• _Task directions_: Nothing in the records below should be altered when they are retyped.

☆ ☆ ☆ ☆ ☆

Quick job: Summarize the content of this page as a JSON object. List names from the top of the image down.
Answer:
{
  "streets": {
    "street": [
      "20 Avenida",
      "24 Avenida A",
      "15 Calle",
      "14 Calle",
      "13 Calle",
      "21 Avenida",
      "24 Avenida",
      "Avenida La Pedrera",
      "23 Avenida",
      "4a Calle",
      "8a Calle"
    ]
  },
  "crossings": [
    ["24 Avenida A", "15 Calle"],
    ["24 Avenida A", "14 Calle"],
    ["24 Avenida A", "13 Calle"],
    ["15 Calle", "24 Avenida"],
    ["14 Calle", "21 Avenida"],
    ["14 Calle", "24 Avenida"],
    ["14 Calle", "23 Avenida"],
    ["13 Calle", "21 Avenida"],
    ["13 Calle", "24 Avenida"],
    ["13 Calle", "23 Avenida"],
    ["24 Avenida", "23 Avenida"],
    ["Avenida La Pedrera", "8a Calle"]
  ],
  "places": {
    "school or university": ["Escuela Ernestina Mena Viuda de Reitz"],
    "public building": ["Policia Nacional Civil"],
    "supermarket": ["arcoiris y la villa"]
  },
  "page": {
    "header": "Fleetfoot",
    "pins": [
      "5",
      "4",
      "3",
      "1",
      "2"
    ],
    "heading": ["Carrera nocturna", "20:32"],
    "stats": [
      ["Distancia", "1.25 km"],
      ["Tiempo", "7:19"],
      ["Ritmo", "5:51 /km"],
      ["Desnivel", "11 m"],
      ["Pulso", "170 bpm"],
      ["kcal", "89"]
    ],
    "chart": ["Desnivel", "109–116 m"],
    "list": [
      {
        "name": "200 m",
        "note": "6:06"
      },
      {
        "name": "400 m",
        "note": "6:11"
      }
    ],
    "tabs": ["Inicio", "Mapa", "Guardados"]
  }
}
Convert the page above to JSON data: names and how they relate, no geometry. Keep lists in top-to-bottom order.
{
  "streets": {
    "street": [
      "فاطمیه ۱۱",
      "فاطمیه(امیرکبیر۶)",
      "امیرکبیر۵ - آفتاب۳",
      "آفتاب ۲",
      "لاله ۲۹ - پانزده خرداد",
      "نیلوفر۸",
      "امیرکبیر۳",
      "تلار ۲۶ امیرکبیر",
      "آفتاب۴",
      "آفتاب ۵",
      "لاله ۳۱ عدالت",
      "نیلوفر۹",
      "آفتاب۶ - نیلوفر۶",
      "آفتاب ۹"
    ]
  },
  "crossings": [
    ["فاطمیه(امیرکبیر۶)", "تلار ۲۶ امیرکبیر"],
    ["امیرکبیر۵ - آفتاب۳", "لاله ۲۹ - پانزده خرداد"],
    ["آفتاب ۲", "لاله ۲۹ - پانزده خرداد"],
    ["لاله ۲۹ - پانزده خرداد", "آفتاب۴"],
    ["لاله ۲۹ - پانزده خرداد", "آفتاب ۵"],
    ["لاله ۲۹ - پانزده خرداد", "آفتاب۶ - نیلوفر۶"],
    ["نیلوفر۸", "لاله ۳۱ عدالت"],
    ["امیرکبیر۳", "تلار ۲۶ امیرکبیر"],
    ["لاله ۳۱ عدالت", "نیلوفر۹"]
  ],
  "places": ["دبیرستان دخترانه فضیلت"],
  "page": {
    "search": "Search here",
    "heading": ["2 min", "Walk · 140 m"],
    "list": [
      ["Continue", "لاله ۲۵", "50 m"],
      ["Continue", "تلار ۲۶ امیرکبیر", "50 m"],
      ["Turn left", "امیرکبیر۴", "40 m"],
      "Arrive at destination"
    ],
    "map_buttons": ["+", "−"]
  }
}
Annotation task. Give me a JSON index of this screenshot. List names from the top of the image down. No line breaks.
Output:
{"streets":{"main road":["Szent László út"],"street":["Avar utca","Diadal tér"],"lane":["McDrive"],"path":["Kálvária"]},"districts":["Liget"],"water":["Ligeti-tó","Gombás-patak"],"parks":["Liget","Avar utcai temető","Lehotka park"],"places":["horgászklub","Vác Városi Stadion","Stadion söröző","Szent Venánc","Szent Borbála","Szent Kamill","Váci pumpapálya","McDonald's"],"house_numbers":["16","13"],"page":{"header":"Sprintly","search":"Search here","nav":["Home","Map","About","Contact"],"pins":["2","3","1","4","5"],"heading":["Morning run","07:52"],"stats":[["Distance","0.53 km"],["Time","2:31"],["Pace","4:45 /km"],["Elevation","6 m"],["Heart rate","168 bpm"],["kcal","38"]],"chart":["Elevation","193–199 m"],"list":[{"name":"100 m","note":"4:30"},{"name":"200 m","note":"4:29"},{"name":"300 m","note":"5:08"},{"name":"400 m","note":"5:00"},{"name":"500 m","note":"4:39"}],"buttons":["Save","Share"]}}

☆ ☆ ☆ ☆ ☆

• _Response to the exercise_:
Quick job: Summarize the content of this page as a JSON object. List names from the top of the image down.
Answer:
{
  "streets": {
    "street": [
      "20 Avenida",
      "24 Avenida A",
      "15 Calle",
      "14 Calle",
      "13 Calle",
      "21 Avenida",
      "24 Avenida",
      "Avenida La Pedrera",
      "23 Avenida",
      "4a Calle",
      "8a Calle"
    ]
  },
  "crossings": [
    ["24 Avenida A", "15 Calle"],
    ["24 Avenida A", "14 Calle"],
    ["24 Avenida A", "13 Calle"],
    ["15 Calle", "24 Avenida"],
    ["14 Calle", "21 Avenida"],
    ["14 Calle", "24 Avenida"],
    ["14 Calle", "23 Avenida"],
    ["13 Calle", "21 Avenida"],
    ["13 Calle", "24 Avenida"],
    ["13 Calle", "23 Avenida"],
    ["24 Avenida", "23 Avenida"],
    ["Avenida La Pedrera", "8a Calle"]
  ],
  "places": {
    "school or university": ["Escuela Ernestina Mena Viuda de Reitz"],
    "public building": ["Policia Nacional Civil"],
    "supermarket": ["arcoiris y la villa"]
  },
  "page": {
    "header": "Fleetfoot",
    "pins": [
      "5",
      "4",
      "3",
      "1",
      "2"
    ],
    "heading": ["Carrera nocturna", "20:32"],
    "stats": [
      ["Distancia", "1.25 km"],
      ["Tiempo", "7:19"],
      ["Ritmo", "5:51 /km"],
      ["Desnivel", "11 m"],
      ["Pulso", "170 bpm"],
      ["kcal", "89"]
    ],
    "chart": ["Desnivel", "109–116 m"],
    "list": [
      {
        "name": "200 m",
        "note": "6:06"
      },
      {
        "name": "400 m",
        "note": "6:11"
      }
    ],
    "tabs": ["Inicio", "Mapa", "Guardados"]
  }
}
Convert the page above to JSON data: names and how they relate, no geometry. Keep lists in top-to-bottom order.
{
  "streets": {
    "street": [
      "فاطمیه ۱۱",
      "فاطمیه(امیرکبیر۶)",
      "امیرکبیر۵ - آفتاب۳",
      "آفتاب ۲",
      "لاله ۲۹ - پانزده خرداد",
      "نیلوفر۸",
      "امیرکبیر۳",
      "تلار ۲۶ امیرکبیر",
      "آفتاب۴",
      "آفتاب ۵",
      "لاله ۳۱ عدالت",
      "نیلوفر۹",
      "آفتاب۶ - نیلوفر۶",
      "آفتاب ۹"
    ]
  },
  "crossings": [
    ["فاطمیه(امیرکبیر۶)", "تلار ۲۶ امیرکبیر"],
    ["امیرکبیر۵ - آفتاب۳", "لاله ۲۹ - پانزده خرداد"],
    ["آفتاب ۲", "لاله ۲۹ - پانزده خرداد"],
    ["لاله ۲۹ - پانزده خرداد", "آفتاب۴"],
    ["لاله ۲۹ - پانزده خرداد", "آفتاب ۵"],
    ["لاله ۲۹ - پانزده خرداد", "آفتاب۶ - نیلوفر۶"],
    ["نیلوفر۸", "لاله ۳۱ عدالت"],
    ["امیرکبیر۳", "تلار ۲۶ امیرکبیر"],
    ["لاله ۳۱ عدالت", "نیلوفر۹"]
  ],
  "places": ["دبیرستان دخترانه فضیلت"],
  "page": {
    "search": "Search here",
    "heading": ["2 min", "Walk · 140 m"],
    "list": [
      ["Continue", "لاله ۲۵", "50 m"],
      ["Continue", "تلار ۲۶ امیرکبیر", "50 m"],
      ["Turn left", "امیرکبیر۴", "40 m"],
      "Arrive at destination"
    ],
    "map_buttons": ["+", "−"]
  }
}
Annotation task. Give me a JSON index of this screenshot. List names from the top of the image down. No line breaks.
Output:
{"streets":{"main road":["Szent László út"],"street":["Avar utca","Diadal tér"],"lane":["McDrive"],"path":["Kálvária"]},"districts":["Liget"],"water":["Ligeti-tó","Gombás-patak"],"parks":["Liget","Avar utcai temető","Lehotka park"],"places":["horgászklub","Vác Városi Stadion","Stadion söröző","Szent Venánc","Szent Borbála","Szent Kamill","Váci pumpapálya","McDonald's"],"house_numbers":["16","13"],"page":{"header":"Sprintly","search":"Search here","nav":["Home","Map","About","Contact"],"pins":["2","3","1","4","5"],"heading":["Morning run","07:52"],"stats":[["Distance","0.53 km"],["Time","2:31"],["Pace","4:45 /km"],["Elevation","6 m"],["Heart rate","168 bpm"],["kcal","38"]],"chart":["Elevation","193–199 m"],"list":[{"name":"100 m","note":"4:30"},{"name":"200 m","note":"4:29"},{"name":"300 m","note":"5:08"},{"name":"400 m","note":"5:00"},{"name":"500 m","note":"4:39"}],"buttons":["Save","Share"]}}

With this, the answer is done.